The desired integration between online and off-line classifiers • Having a single word recognition engine to practice both the online and off-line data. • It requires an off-line to online transformation to extract an alternative list of strokes that preserves off-line like features while being consistent in order.
Online signal Projection to image Domain Bitmap image Stroke width=1 Online signal “Painting” (thickening the strokes) Real static image Stroke width>1 The “pseudo-online” transformation Pseudo-online representation Online recognition engine C l a s s i f i c a t i o n Online classifiers Pseudo-online classifiers Online classification outputs Pseudo-online classification outputs Integration by some combination scheme Recognition results
Cursive Handwriting Terms • Axis - The main subset of strokes that assemble the backbone, which is the shortest path from left to right including loops on several occasions. • Tarsi - The other subsets of connected strokes that produce branches, which are hang above (in case of ascenders) or below (in case of descenders) the axis .
The Pseudo-Online Transformation • Follow the skeleton of the axis from the left most pixel until reaching the first intersection with a tarsus. • Surround the tarsus by tracking its contour until returning back to the intersection point we started from. • Continue along the axis to the next intersection with a tarsus, and so on until the right most pixel is reached. • Loops that are encountered along the axis are also surrounded completely.

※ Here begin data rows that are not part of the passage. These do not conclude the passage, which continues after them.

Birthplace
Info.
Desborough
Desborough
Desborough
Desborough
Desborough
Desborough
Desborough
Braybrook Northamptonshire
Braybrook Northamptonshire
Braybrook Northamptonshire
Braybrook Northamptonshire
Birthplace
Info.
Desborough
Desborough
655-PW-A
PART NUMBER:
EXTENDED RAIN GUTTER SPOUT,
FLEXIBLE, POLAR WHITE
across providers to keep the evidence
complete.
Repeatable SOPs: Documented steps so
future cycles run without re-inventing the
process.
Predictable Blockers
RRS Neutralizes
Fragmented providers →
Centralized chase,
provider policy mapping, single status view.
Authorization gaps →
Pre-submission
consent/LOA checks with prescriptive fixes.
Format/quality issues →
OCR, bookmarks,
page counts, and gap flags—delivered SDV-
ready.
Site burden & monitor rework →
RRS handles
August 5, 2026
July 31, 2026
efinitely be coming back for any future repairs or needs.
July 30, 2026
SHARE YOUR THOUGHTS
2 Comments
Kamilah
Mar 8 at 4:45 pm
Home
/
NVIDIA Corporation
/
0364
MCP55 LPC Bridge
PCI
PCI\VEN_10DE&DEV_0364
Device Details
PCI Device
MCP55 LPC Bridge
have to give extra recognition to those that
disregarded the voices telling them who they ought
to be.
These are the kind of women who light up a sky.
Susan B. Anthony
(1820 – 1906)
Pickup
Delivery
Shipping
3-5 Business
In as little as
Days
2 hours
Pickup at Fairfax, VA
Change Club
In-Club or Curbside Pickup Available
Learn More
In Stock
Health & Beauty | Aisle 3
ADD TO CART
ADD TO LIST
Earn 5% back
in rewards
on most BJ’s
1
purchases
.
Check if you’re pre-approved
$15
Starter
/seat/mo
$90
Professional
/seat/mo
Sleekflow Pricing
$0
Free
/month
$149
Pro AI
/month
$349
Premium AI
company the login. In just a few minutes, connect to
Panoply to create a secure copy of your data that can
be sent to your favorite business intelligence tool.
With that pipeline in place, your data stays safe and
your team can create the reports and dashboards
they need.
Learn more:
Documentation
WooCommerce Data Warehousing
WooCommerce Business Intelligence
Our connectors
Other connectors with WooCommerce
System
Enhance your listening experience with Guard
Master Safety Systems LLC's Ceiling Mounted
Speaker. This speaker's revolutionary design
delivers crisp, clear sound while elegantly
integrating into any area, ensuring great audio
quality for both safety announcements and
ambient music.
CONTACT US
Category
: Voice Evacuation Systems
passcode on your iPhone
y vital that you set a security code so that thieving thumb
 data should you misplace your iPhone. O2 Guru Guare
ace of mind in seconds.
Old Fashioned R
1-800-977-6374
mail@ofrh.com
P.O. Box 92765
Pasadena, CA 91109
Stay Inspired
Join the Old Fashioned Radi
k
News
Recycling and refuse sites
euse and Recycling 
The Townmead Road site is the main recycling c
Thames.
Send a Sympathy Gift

Experimental Setup • The online word recognition engine of Neskovic et al. – satisfies Trainability and Versatility. • A combination of 6/12 online and pseudo-online classifiers. • Several combination schemes – majority vote, max rule, sum rule. • An extension of the HP’s dataset that can be found in the UNIPEN collection.
Experimental Setup (cont.) • Different Training sets of 46 writers. • Disjoint validation sets of 9 writers. • Disjoint test set of 11 writers. • The lexicon contains 862 words.
Result Analysis • Word level - in 110 word classes (12.8%) at least 7 word samples (10.6%) were correctly recognized only by the combination with the pseudo-online classifiers. • Writer level – for 12 writers (18.2%) at least 65 of the words they produced (7.5%) were correctly recognized only by the combination with the pseudo-online classifiers.
Result Analysis (cont.) • 909 of the input words (5.9%) were correctly recognized by at least one pseudo-online classifier and neither one of the 12 online classifiers. • 357 of the input words (2.3%) were correctly recognized by at least 4 of the 12 pseudo-online classifiers and neither one of the 12 online classifiers. • For 828 of the input words (5.3%) the difference between the number of pseudo-online and online classifiers that correctly recognized them was 6 or more.
Conclusions • The pseudo-online representation does add information that cannot be obtained by optimizing \ extending a combination of online classifiers only.